*PROBLEM TO WORK ON:*
Please extract every line in the records that contains the string "FACE".

Stored entries
......

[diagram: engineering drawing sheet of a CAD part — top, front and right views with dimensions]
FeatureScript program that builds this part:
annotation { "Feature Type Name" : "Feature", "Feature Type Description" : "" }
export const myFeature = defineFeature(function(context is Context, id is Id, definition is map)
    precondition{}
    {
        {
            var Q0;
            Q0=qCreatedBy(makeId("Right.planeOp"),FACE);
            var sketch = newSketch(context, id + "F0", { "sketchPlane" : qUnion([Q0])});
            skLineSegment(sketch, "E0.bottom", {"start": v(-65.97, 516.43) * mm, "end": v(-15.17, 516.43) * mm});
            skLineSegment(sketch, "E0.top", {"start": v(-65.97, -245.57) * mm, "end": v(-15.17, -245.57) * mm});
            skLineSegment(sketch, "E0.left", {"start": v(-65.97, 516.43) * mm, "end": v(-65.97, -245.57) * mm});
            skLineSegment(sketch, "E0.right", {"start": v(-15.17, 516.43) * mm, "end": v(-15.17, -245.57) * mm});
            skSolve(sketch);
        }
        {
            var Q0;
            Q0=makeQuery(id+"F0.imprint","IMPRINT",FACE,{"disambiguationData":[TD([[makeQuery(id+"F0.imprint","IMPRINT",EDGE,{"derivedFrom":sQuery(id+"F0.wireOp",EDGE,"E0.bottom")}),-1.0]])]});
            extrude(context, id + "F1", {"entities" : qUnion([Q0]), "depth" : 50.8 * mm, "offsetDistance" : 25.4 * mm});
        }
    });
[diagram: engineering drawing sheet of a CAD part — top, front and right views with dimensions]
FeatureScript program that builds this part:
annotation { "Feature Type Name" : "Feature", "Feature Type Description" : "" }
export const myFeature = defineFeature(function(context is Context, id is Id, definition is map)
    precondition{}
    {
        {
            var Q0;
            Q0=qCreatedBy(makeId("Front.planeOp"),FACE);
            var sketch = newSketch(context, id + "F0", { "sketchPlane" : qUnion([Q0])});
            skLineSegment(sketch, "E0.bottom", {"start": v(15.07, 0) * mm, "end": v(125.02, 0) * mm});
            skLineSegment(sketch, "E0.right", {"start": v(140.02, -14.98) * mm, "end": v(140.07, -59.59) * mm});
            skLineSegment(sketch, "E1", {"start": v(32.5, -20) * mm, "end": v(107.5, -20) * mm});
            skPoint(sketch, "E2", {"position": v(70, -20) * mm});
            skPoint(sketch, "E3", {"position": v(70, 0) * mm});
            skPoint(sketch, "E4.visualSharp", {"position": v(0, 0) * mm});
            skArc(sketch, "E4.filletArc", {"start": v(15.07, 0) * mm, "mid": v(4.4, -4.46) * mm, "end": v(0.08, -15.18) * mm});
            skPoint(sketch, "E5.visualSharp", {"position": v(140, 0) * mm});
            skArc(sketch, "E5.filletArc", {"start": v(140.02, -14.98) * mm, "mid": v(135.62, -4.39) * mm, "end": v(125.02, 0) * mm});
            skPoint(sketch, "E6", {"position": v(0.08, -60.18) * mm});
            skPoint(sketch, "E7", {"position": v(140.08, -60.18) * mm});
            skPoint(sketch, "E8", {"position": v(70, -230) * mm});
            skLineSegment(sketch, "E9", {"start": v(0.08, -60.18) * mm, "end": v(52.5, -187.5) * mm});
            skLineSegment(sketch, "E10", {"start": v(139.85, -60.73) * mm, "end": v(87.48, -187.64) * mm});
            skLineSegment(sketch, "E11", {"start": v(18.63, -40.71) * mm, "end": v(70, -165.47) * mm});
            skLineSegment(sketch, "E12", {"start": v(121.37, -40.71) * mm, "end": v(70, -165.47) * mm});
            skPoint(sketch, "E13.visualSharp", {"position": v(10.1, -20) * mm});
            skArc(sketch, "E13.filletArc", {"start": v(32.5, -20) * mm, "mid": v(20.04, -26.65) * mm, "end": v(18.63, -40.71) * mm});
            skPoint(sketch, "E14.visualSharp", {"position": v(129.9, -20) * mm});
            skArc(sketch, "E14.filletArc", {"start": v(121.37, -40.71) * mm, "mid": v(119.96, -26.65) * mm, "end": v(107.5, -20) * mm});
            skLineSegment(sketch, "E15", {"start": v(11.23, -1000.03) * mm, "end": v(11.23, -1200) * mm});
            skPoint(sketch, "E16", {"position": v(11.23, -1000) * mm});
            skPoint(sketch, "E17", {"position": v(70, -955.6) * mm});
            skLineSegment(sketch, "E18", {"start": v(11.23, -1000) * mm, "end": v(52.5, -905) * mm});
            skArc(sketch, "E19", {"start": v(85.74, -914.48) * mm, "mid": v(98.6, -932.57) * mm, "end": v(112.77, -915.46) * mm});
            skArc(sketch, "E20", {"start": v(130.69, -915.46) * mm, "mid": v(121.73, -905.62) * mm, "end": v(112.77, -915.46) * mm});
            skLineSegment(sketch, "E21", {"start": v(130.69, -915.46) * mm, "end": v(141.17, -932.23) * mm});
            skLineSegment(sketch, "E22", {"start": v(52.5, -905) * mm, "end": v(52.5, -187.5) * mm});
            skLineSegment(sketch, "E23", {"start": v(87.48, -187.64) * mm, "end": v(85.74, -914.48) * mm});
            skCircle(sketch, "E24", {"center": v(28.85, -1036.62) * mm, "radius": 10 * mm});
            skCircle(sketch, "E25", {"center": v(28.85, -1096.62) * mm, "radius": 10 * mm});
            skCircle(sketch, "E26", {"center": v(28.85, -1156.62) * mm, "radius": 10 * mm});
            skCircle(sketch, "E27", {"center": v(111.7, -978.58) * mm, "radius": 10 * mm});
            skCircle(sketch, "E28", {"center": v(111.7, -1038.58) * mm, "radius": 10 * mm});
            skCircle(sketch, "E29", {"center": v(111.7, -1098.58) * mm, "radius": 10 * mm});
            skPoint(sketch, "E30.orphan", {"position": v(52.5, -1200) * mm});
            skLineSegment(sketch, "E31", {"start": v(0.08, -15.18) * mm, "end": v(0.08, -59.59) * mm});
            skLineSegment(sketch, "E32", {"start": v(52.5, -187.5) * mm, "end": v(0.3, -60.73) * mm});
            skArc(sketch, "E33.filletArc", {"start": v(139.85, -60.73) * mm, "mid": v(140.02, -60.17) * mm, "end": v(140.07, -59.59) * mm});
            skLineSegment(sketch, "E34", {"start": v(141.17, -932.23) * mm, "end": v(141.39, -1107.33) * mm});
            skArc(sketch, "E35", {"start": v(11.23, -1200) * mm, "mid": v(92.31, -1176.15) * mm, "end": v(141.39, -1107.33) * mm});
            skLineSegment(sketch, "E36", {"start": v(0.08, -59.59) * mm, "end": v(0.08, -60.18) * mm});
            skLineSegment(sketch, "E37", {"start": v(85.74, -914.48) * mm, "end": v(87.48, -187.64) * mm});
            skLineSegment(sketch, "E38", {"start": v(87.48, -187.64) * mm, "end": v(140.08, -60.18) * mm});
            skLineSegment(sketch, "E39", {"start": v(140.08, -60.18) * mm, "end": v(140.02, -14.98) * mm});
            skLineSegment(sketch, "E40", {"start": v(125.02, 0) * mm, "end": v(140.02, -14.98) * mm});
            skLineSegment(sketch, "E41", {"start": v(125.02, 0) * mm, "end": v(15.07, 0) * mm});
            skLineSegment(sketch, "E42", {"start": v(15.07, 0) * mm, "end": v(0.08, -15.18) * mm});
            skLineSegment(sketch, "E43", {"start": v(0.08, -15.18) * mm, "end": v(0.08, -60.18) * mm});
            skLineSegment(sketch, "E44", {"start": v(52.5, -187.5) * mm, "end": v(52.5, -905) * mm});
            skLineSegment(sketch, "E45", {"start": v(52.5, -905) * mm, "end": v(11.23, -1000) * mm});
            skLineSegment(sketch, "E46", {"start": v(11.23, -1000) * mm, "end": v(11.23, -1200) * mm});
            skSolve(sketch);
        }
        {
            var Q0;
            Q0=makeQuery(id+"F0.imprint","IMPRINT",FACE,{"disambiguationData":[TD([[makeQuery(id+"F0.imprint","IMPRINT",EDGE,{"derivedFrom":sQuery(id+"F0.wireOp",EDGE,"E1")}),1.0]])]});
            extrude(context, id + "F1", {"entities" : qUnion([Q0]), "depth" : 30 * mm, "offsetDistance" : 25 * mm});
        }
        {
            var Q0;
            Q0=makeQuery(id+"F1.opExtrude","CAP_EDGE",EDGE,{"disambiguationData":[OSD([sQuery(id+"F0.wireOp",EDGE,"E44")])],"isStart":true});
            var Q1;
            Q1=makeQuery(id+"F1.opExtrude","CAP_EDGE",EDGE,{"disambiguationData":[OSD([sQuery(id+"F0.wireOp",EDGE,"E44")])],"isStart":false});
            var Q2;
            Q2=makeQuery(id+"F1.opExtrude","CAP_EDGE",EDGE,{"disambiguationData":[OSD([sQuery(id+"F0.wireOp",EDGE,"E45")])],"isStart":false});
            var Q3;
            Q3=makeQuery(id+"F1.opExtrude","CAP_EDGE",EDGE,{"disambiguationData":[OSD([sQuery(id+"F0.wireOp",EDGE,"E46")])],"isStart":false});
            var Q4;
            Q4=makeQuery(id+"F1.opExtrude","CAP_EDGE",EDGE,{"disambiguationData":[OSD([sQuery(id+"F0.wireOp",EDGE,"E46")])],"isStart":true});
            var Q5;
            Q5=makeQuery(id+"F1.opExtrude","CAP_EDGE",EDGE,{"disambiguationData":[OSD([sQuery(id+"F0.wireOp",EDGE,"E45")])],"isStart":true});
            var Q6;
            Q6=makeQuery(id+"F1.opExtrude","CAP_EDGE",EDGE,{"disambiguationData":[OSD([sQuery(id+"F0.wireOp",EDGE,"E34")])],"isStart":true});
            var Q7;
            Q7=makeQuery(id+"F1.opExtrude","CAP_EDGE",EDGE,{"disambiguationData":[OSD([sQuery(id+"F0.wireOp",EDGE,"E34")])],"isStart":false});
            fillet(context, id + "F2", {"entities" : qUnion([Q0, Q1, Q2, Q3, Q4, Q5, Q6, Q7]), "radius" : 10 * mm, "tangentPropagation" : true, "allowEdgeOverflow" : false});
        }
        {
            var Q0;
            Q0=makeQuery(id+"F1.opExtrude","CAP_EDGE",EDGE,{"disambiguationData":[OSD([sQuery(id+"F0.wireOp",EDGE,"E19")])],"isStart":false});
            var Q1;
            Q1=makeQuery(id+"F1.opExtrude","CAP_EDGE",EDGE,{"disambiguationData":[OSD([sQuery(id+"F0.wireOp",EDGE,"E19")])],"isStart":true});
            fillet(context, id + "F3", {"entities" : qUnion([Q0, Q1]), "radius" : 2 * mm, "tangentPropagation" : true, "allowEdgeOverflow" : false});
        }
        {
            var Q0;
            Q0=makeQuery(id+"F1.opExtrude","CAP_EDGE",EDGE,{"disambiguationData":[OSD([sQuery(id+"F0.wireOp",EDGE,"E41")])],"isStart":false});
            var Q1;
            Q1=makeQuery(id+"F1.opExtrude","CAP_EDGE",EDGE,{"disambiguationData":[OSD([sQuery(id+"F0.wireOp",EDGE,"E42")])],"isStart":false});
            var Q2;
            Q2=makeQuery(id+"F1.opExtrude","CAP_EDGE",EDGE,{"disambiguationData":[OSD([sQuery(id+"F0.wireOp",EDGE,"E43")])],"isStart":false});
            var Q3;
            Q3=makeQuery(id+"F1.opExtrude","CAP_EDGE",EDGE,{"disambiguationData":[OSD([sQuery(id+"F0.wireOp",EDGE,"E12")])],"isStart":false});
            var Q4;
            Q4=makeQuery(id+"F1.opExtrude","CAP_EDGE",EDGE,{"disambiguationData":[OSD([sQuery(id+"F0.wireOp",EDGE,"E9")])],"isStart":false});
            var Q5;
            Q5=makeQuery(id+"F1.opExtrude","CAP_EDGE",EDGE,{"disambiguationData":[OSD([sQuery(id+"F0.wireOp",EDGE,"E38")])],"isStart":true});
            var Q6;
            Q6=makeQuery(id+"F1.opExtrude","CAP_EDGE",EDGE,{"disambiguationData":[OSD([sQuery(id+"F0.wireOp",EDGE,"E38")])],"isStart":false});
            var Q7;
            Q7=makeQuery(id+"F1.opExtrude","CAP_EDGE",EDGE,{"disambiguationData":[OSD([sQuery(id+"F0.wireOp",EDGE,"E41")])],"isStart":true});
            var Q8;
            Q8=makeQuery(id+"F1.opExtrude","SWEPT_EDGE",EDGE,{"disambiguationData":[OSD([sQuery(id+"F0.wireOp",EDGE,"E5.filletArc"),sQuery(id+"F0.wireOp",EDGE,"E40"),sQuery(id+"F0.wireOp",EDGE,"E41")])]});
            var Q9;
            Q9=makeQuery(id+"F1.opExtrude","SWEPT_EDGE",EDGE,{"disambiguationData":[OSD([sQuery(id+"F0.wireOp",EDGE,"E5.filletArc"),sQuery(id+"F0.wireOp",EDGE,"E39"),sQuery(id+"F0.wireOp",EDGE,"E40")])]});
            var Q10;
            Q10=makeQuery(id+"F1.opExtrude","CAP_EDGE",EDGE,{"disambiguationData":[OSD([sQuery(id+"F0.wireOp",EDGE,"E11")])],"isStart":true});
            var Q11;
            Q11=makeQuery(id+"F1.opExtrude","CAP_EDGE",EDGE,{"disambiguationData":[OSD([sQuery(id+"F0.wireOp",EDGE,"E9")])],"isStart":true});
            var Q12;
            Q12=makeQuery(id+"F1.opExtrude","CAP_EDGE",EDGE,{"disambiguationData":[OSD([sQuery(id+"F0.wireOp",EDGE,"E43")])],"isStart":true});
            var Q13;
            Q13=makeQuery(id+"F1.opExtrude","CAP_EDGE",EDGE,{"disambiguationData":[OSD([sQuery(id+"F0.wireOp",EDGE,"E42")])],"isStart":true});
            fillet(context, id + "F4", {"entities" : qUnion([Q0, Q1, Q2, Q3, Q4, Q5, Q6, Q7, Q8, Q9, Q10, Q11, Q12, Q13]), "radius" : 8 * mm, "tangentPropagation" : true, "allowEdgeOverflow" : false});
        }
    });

......

*THE ANSWER:*
            Q0=qCreatedBy(makeId("Right.planeOp"),FACE);
            Q0=makeQuery(id+"F0.imprint","IMPRINT",FACE,{"disambiguationData":[TD([[makeQuery(id+"F0.imprint","IMPRINT",EDGE,{"derivedFrom":sQuery(id+"F0.wireOp",EDGE,"E0.bottom")}),-1.0]])]});
            Q0=qCreatedBy(makeId("Front.planeOp"),FACE);
            Q0=makeQuery(id+"F0.imprint","IMPRINT",FACE,{"disambiguationData":[TD([[makeQuery(id+"F0.imprint","IMPRINT",EDGE,{"derivedFrom":sQuery(id+"F0.wireOp",EDGE,"E1")}),1.0]])]});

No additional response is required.